Neural network models unlike traditional multiple linear regression

Fig. 5. Distributions of individual aerosol factors' modeled daily O3 impact at LAVO and GRBA.Figure optionsDownload full-size imageDownload as PowerPoint slide
The inability of the models to simulate some of the lowest O3 concentrations, particularly in winter (Fig. 3, b and c), contributes to the narrower SD ranges. While low O3 is not of regulatory interest, improving the meteorological surrogates to capture the effects precipitation or snow cover appears warranted in future work.
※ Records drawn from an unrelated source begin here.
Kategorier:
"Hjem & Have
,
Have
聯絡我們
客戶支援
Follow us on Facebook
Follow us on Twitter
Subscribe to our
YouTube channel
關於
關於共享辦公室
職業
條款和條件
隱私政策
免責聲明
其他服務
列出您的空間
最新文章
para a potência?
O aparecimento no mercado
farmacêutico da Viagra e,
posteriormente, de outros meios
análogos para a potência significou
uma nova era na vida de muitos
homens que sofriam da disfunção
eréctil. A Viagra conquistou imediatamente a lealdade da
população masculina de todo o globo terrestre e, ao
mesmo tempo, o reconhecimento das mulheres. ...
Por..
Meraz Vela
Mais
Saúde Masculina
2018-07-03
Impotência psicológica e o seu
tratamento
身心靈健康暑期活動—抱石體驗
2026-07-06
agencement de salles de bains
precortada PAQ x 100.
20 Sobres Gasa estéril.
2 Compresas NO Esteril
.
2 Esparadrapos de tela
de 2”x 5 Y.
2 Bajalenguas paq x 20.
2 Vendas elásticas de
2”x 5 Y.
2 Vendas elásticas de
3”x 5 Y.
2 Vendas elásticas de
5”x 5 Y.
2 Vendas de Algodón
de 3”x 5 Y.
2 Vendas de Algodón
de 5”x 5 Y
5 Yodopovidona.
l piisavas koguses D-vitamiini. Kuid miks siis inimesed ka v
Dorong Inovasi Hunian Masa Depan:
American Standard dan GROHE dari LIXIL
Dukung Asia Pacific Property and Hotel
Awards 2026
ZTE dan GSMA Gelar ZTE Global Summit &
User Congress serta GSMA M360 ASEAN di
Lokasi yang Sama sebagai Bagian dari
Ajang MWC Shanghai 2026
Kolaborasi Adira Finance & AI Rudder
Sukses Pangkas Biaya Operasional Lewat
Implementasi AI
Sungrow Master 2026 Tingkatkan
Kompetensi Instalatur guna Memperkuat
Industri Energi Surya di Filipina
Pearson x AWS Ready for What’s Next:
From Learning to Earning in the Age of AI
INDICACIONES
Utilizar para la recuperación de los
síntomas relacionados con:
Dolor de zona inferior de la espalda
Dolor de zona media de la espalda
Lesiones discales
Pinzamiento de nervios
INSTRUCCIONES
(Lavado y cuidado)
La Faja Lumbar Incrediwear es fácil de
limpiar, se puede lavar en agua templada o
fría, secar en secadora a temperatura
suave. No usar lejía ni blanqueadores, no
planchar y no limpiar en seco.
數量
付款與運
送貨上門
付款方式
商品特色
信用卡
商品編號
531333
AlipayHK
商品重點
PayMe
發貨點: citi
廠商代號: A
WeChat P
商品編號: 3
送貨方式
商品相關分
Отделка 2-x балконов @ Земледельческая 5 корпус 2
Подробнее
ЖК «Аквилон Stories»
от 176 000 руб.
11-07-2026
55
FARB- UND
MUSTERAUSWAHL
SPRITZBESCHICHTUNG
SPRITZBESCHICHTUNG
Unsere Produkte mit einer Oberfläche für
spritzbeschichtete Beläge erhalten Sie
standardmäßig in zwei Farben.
Some negative numbers may also be a computational result of using the 24-hour IMPROVE samples. The day-night Forskolin in these samples adds some uncertainty to the presumption of a uniform air mass represented by a single sample, a simplification forced on our model by the IMPROVE protocol. Future work with longer sets of time-resolved aerosol data is needed to clarify this issue.
3.3.2. Neural net O3 simulations compared to regional O3 modeling
Fig. 6 compares the neural net O3 simulations performance statistics to results reported from high resolution (12-km and 36-km nested-grids) regional modeling of 8-hour O3 at CASTNET sites in the Western US for 2008 (WRAP, 2013). The neural net simulations appear to perform about as well as highly refined regional models for these remote sites.